Today, Nicole Rudick is back with a review of Anya Davidson's School Spirits, which so far hasn't gotten the attention it deserves. (Rob Clough wrote about it for us this summer, if you want to compare notes.) Here's how Nicole begins her review:

Anya Davidson has described School Spirits as a book about female friendship. And it is: Oola and Garf are the Maggie and Hopey of death metal, best friends who weather the storms of high school, petty crime, and youthful infatuation together. Still, that’s a bit like saying Moby-Dick is a book about a whale. Their friendship, like all deep friendships, is foundational; it is a fact through which Davidson examines aspects of gender from a specifically female perspective. What’s refreshing about School Spirits, and what keeps it from feeling didactic, is that Davidson doesn’t try to tackle stereotypes head-on; it’s not the point of the book. Instead, the notion that gender isn’t represented by a set of characteristics is woven into the fabric of the story. It’s a given in all of Davidson’s work to date that typical male and female roles aren’t simply reversed or questioned but utterly dismantled.

School Spirits is divided into titled chapters, and the stories feel like interconnected vignettes.
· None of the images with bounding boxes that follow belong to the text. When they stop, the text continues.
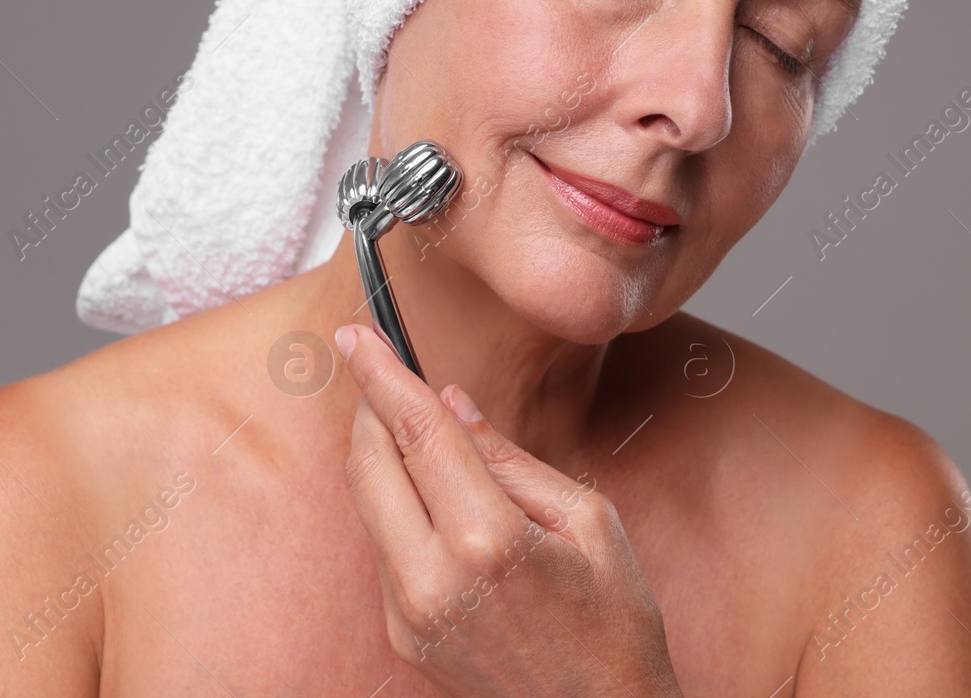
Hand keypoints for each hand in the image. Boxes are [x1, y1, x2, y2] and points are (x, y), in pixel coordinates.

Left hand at [335, 323, 684, 697]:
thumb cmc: (615, 626)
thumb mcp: (588, 523)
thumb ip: (510, 459)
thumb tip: (453, 405)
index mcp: (488, 539)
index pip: (417, 431)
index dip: (381, 374)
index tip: (355, 334)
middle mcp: (433, 577)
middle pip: (371, 464)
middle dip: (369, 408)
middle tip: (377, 369)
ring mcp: (409, 613)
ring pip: (370, 505)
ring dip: (381, 456)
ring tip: (413, 427)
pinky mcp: (402, 636)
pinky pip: (384, 549)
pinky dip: (397, 507)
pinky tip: (431, 497)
The book opens with Oona and Garf trying unsuccessfully to score tickets to a Hrothgar concert from a radio show, and then follows them through a day of school, hanging out with friends, perpetrating criminal mischief, and, finally, attending the Hrothgar concert. Oona and Garf are “weirdo girls,” as Davidson has described them; their appearances and behavior don’t hew to conventional notions of femininity. Oona resembles a gangly Tintin with a reverse quiff and spends a good part of the book on a wild, desperate tear through the city with a security guard hot on her heels. Garf is more sanguine than Oona, but resolute in her sense of self, as when she castigates her friend Inga for prioritizing her looks: “You’re a math genius, Inga,” she cries. “Stop trying to pretend you’re normal … You’re a freak like us!”

Also, today is sadly the final day of Kayla E.'s week running our Cartoonist's Diary feature. It's been one of the most inventive takes on the column yet, so I hope you haven't neglected reading it.

Meanwhile, elsewhere:


—Reviews & Commentary.
At The Point, Merve Emre and Christian Nakarado write about the comics of David Mazzuchelli and Chris Ware from an architectural perspective.
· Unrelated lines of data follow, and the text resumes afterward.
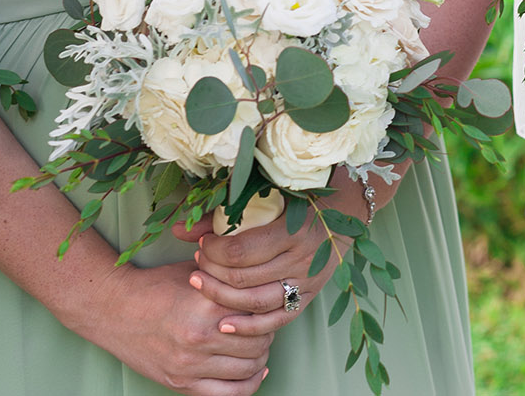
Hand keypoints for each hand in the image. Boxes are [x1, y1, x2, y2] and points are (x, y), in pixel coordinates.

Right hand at [80, 260, 272, 394]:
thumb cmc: (157, 285)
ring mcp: (190, 364)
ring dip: (260, 357)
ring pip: (250, 367)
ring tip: (255, 345)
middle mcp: (201, 336)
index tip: (267, 303)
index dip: (270, 307)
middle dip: (267, 333)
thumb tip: (265, 278)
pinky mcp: (180, 384)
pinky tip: (253, 372)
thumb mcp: (197, 271)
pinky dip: (249, 384)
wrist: (112, 308)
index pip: (260, 312)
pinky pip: (230, 394)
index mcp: (208, 305)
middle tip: (263, 325)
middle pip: (260, 341)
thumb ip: (229, 278)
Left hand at [185, 169, 375, 335]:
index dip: (211, 251)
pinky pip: (276, 320)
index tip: (202, 243)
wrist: (345, 211)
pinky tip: (224, 324)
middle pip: (242, 279)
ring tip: (201, 286)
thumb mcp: (265, 197)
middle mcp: (301, 258)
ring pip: (255, 302)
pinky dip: (248, 326)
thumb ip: (221, 214)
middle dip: (210, 272)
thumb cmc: (300, 199)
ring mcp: (307, 281)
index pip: (238, 252)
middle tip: (197, 263)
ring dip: (221, 297)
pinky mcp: (309, 296)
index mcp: (292, 230)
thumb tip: (179, 230)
Paul Gravett on the history of Jean-Claude Forest's Barbarella.

Laura Tanenbaum at Dissent writes about Alison Bechdel, motherhood, and psychoanalysis in the age of the memoir.
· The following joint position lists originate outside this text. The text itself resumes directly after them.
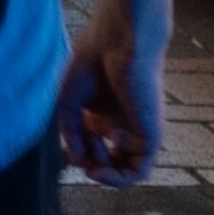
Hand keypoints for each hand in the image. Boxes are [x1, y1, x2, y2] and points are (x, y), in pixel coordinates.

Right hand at [52, 0, 162, 187]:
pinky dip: (119, 171)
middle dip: (90, 168)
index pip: (93, 152)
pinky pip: (139, 170)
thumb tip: (77, 162)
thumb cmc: (93, 60)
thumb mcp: (68, 103)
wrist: (119, 39)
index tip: (62, 157)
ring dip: (105, 175)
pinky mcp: (151, 135)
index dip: (76, 160)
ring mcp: (138, 132)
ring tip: (92, 163)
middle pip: (111, 165)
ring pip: (126, 172)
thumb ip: (71, 134)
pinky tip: (106, 142)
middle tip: (76, 158)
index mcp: (105, 117)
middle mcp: (123, 127)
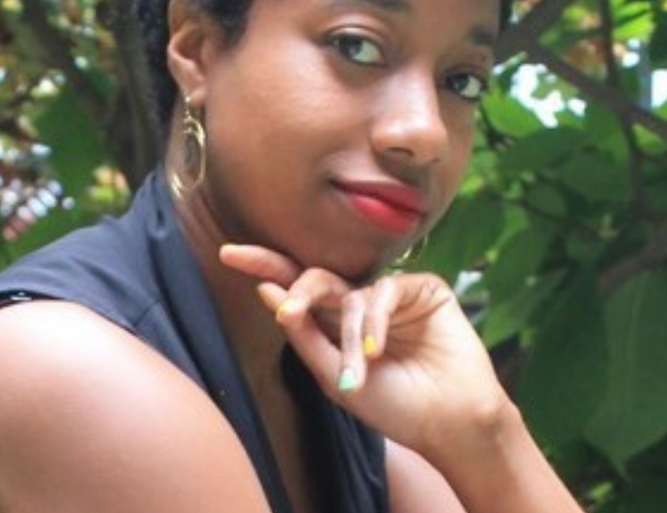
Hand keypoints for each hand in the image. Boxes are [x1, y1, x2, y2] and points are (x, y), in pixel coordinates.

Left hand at [219, 244, 509, 460]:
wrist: (449, 423)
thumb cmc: (393, 405)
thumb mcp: (334, 378)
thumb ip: (303, 334)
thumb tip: (267, 292)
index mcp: (334, 323)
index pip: (294, 288)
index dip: (264, 268)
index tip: (227, 253)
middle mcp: (358, 302)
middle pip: (315, 277)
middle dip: (297, 289)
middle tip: (288, 309)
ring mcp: (389, 293)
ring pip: (349, 294)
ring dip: (348, 335)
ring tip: (359, 369)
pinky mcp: (421, 288)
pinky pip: (384, 292)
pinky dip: (375, 322)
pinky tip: (377, 349)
Domingos Isabelinho considers Chester Brown as a Gothic artist.

Dan's "What Nerve!" show gets a rave by The New York Times' Ken Johnson.

Brad Mackay writes about appearing in, and later watching, the new documentary about Seth, Seth's Dominion.

—Comics-Adjacent Books. Kevin Kelly picks out a fascinating-looking collection of drawings from the Soviet gulag created by a 1950s prison camp guard.

And somehow until I missed that there's a newly translated novel by the great Julio Cortázar, Fantomas versus the Multinational Vampires, in which he imagines his life as it intertwines with the plot of a (real) comic book.

—News.
MoCCA's moving to Chelsea.

On Monday, the Supreme Court is due to decide whether or not they will hear the Kirby v. Marvel case. [UPDATE: Now it's being reported that there has been a settlement agreement.]

—Misc. Nicole Rudick (again) makes an entertaining visit to Gary Panter's studio.

Zainab Akhtar gets a photo-tour of Sam Alden's comics collection.

Antonin Baudry (Weapons of Mass Diplomacy) is opening a bookstore in NYC's French embassy.

2D Cloud has another photo-heavy SPX report.

—Interviews. The New York Times catches up with Richard McGuire as his Here is put on exhibit at the Morgan.

Paddy Johnston talks at length with Ken Parille about The Daniel Clowes Reader.

Alex Dueben talks to Gilbert Hernandez about Bumperhead and the Eisners.

—Kim Thompson. Yesterday would have been his 58th birthday. Eric Reynold remembers him via a photograph. Marc Arsenault remembers him by way of an issue of Zero Zero they worked on together.

—Funnies.
Anders Nilsen created a comic for the New York Times.